Spacy: Make "text" key in JSONL format optional when "tokens" key is provided

Created on 7 May 2019 · 4Comments · Source: explosion/spaCy

Feature description

I would like to build a pre-trained model using an already tokenized dataset. I store my data in JSONL format as described in the docs.

{"tokens": ["my", "tokenized", "data", "."]}
{"tokens": ["one", "more", "example", "."]}
...

As I understand, the text attribute is obligatory. (The CLI tool raises error trying to access text key). However, it seems that these lines use exactly one of these two keys:

def make_docs(nlp, batch, min_length, max_length):
    docs = []
    for record in batch:
        text = record["text"]
        if "tokens" in record:
            doc = Doc(nlp.vocab, words=record["tokens"])  # use tokens
        else:
            doc = nlp.make_doc(text)  # use "raw" text
        ... # the rest of the code

Is it possible to make the text key optional if tokens are provided? It is not a big deal to extend my data with something like {"text": null, "tokens": [...]} but it seems a bit clumsy taking into account that this fragment can be easily refactored to account both cases without explicitly asking for a missing key.
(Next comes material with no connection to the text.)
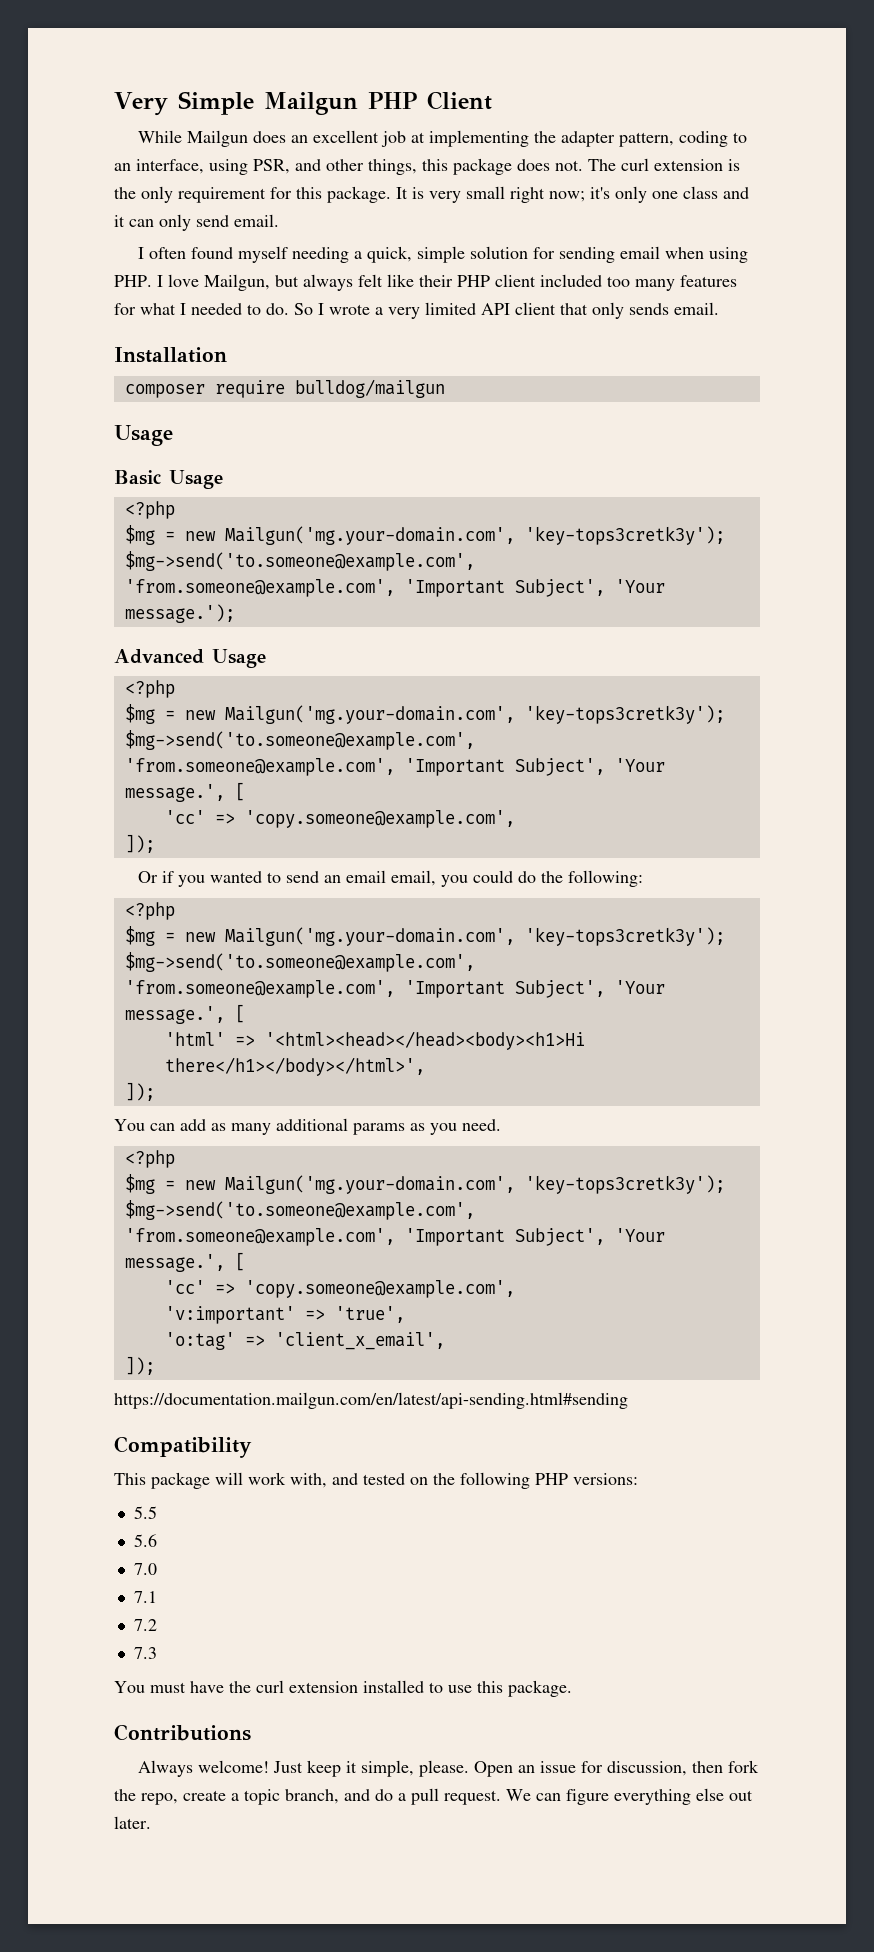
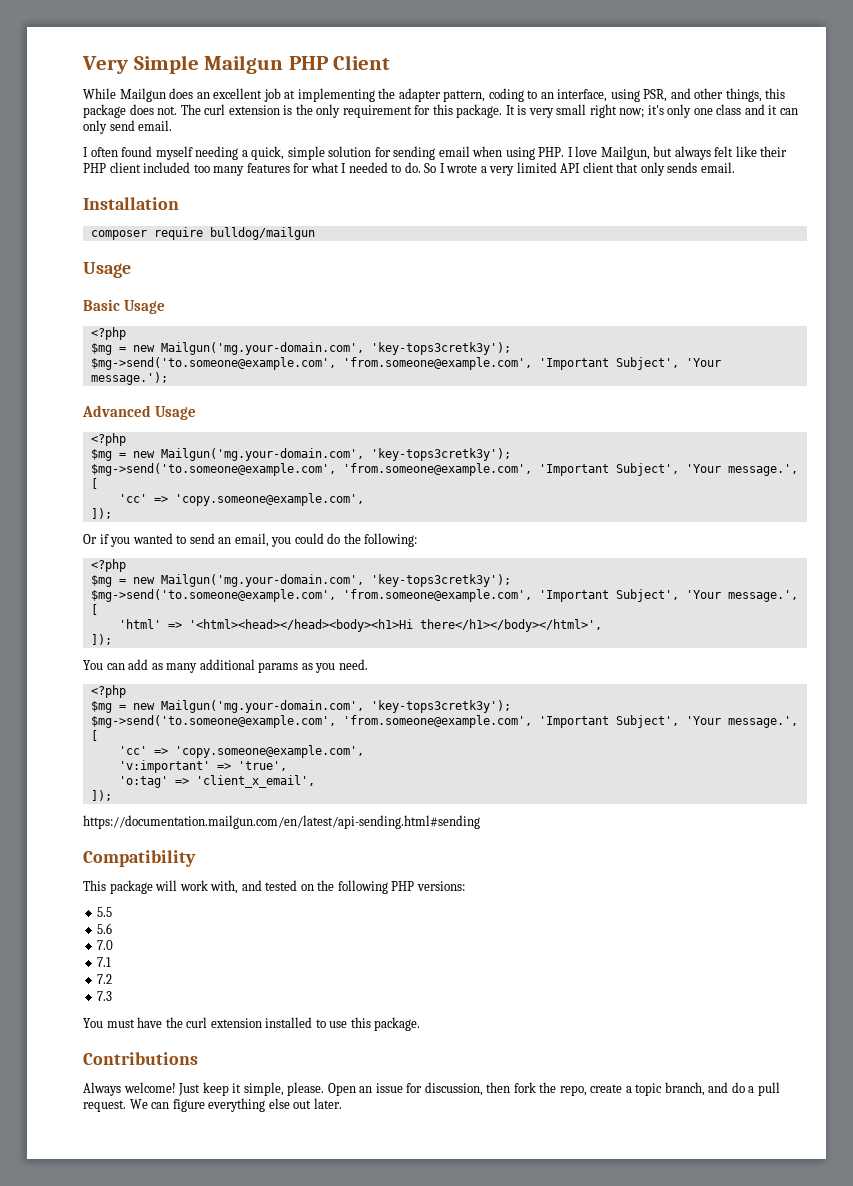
[346,870,387,883] email -> (232, 540) none

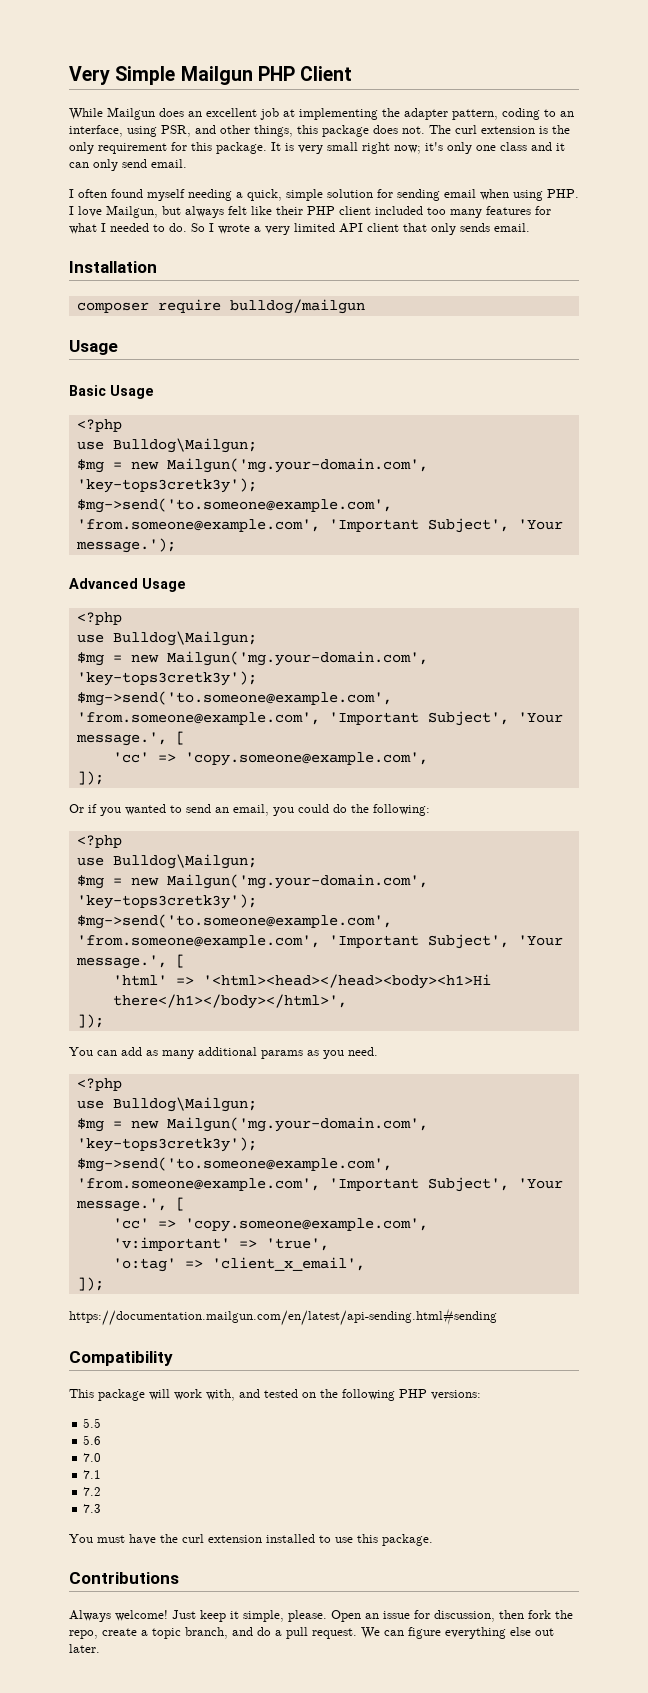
(126, 333) none -> [76,438,257,453] // use Bulldog\Mailgun;
(126, 439) none -> [76,631,257,646] // use Bulldog\Mailgun;
(126, 565) none -> [76,854,257,869] // use Bulldog\Mailgun;
(126, 691) none -> [76,1097,257,1112] // use Bulldog\Mailgun;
Or am I missing something and these keys are used in some other places also?

enhancement feat / cli help wanted help wanted (easy)

Source

devforfu

All 4 comments

In the code the text key is used only optional, since it is just used in the else part. So moving text = record["text"] in the else part should solve your issue and would make pre-training require either text or tokens instead of text and optional tokens.

Moreover the heads key (see these lines) isn't documented at all in the CLI docs.

BreakBB on 8 May 2019

👍1

Yes, that's what I was talking about. The text attributed is forced while it is not really required and can be accessed only in the second branch of the conditional logic. Also, a good point about heads thing.

devforfu on 8 May 2019

Yes, good point – moving text = record["text"] into the else should be fine. If you want to submit a PR with this, that'd be great! 👍